***** DATA IN THIS EXERCISE *****
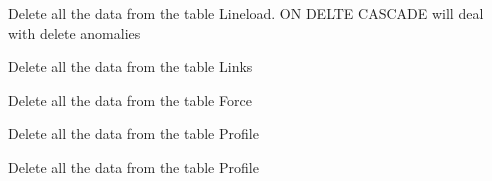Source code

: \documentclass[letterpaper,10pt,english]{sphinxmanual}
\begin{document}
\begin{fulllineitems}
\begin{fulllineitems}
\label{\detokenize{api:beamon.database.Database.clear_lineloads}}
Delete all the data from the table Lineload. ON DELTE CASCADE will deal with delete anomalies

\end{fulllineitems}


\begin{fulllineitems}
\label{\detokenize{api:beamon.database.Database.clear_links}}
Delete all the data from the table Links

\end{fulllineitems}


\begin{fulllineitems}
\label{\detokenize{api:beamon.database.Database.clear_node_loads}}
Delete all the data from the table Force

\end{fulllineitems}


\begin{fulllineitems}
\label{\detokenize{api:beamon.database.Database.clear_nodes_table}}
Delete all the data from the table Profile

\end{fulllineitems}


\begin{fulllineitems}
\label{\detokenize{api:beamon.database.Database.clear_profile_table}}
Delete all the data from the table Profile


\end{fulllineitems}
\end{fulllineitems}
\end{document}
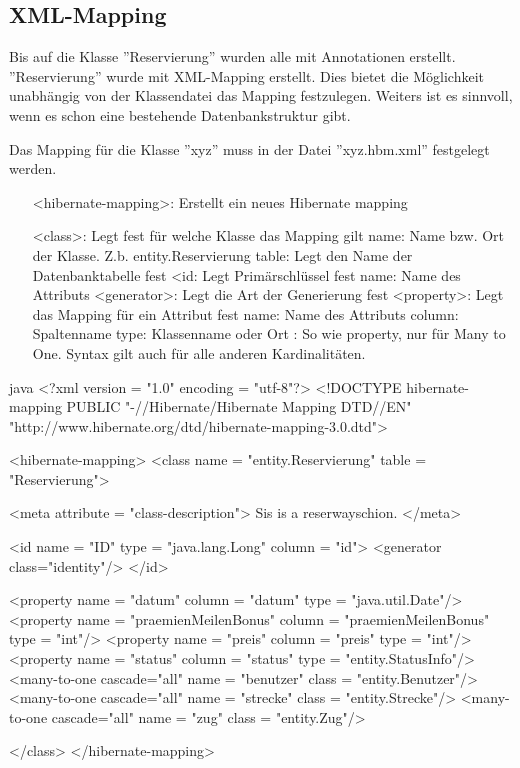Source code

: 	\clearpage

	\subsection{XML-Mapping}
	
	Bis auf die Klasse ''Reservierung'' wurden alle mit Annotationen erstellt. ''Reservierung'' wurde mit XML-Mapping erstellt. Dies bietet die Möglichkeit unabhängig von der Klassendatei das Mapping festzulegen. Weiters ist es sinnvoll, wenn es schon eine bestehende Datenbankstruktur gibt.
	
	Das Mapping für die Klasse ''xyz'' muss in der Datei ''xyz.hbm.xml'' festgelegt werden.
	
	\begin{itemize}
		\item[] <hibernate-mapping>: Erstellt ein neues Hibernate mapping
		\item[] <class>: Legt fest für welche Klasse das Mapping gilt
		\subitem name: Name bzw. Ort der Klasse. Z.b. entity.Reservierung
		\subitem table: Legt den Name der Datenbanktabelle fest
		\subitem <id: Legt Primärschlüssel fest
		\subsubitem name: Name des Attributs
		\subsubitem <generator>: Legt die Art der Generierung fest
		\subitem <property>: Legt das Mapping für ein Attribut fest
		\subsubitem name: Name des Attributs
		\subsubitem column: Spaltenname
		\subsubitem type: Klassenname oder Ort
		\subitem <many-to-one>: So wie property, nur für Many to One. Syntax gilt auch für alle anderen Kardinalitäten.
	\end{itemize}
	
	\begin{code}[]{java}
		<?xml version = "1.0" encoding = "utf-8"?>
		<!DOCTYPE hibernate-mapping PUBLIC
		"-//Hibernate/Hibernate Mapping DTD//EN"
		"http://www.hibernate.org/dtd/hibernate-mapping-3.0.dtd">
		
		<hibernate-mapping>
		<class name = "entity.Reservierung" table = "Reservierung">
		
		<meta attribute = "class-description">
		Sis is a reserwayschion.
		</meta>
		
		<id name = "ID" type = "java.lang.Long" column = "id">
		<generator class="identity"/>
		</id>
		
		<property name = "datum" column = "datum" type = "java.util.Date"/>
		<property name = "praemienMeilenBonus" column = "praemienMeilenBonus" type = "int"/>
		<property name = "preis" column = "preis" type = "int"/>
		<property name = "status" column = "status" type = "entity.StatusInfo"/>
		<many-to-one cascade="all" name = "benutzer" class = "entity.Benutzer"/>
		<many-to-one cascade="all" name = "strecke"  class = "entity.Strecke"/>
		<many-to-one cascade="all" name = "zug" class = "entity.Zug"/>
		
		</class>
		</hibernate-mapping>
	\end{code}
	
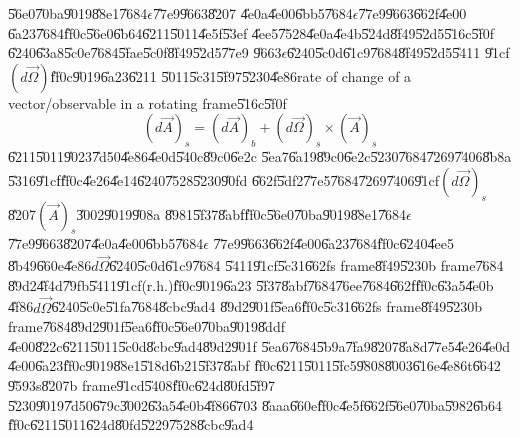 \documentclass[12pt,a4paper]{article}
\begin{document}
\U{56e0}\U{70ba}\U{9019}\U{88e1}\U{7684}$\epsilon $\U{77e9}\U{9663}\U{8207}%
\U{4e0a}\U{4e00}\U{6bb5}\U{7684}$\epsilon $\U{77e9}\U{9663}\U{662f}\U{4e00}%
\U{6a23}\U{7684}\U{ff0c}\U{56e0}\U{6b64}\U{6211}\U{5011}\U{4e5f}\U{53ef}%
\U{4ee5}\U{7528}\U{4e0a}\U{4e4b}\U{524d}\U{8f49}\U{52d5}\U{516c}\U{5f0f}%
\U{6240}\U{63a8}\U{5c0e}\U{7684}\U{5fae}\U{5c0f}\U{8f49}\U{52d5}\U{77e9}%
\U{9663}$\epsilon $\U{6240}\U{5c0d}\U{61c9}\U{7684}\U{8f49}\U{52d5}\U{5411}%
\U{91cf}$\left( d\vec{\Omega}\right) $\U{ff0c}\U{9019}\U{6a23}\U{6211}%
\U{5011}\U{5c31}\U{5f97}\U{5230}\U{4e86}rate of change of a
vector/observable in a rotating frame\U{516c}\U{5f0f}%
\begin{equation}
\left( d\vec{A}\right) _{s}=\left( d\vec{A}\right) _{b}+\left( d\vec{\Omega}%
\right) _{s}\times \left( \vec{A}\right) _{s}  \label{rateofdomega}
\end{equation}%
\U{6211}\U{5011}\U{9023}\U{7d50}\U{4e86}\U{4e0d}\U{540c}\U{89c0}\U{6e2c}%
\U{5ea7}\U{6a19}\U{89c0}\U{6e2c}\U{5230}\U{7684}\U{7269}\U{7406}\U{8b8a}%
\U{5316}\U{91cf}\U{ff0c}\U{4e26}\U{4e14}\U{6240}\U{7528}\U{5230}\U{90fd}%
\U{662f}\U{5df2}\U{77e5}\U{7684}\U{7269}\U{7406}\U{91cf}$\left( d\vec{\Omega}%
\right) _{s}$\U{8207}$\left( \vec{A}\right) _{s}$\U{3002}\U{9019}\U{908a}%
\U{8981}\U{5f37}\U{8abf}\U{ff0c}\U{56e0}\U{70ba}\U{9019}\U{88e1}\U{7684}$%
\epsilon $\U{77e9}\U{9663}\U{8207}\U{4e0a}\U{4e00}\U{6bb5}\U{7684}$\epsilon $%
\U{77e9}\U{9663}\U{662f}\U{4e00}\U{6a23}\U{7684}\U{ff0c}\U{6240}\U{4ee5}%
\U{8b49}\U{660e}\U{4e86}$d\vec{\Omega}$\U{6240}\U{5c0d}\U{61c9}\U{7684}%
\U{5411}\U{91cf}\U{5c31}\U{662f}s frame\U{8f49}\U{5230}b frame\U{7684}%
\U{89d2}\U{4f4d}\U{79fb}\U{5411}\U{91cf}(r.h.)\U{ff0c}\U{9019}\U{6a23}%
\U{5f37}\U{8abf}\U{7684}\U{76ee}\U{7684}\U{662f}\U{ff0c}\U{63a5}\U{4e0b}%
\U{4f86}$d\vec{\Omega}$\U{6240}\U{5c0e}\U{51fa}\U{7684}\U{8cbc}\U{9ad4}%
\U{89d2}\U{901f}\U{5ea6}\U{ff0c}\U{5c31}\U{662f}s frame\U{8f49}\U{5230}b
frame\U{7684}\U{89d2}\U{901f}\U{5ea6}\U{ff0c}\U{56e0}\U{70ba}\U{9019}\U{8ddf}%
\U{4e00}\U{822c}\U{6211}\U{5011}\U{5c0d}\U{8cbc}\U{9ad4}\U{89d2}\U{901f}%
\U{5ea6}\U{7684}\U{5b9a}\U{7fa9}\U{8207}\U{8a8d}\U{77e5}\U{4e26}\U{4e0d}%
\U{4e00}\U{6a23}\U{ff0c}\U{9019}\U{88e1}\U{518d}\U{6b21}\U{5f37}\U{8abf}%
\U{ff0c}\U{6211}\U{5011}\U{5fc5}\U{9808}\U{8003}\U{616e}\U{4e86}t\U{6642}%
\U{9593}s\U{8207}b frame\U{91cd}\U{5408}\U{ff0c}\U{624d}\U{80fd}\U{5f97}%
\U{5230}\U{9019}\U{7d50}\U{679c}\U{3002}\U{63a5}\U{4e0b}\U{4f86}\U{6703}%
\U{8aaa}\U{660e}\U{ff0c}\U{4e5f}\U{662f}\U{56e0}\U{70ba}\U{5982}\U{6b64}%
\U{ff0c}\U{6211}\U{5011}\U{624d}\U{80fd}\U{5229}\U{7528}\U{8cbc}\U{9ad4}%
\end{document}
*****
***** DATA IN THIS EXERCISE *****
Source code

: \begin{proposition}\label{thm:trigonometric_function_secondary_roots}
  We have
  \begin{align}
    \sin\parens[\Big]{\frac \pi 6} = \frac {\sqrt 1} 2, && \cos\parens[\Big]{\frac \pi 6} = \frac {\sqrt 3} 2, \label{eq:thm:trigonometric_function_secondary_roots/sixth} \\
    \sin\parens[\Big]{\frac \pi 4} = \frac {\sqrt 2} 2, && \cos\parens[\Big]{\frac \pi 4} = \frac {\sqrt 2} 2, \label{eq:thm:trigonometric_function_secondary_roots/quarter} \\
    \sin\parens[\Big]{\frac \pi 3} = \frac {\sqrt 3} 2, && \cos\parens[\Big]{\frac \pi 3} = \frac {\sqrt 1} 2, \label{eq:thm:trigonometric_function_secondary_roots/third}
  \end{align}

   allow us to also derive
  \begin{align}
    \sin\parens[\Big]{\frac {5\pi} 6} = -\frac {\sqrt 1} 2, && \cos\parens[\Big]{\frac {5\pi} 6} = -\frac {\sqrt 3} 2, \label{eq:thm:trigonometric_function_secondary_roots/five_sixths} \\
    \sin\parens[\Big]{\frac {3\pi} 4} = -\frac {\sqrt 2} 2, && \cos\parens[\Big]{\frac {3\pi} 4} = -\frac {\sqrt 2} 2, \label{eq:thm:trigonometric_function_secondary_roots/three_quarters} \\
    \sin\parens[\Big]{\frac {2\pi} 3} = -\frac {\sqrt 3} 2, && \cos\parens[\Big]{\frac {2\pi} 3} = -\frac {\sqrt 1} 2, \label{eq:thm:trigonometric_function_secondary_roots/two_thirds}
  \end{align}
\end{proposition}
*****
__WORK REQUIRED__:
Give the number of lines in the data above that contain the word "java", with no accompanying text.

__ANSWER SPACE__:
3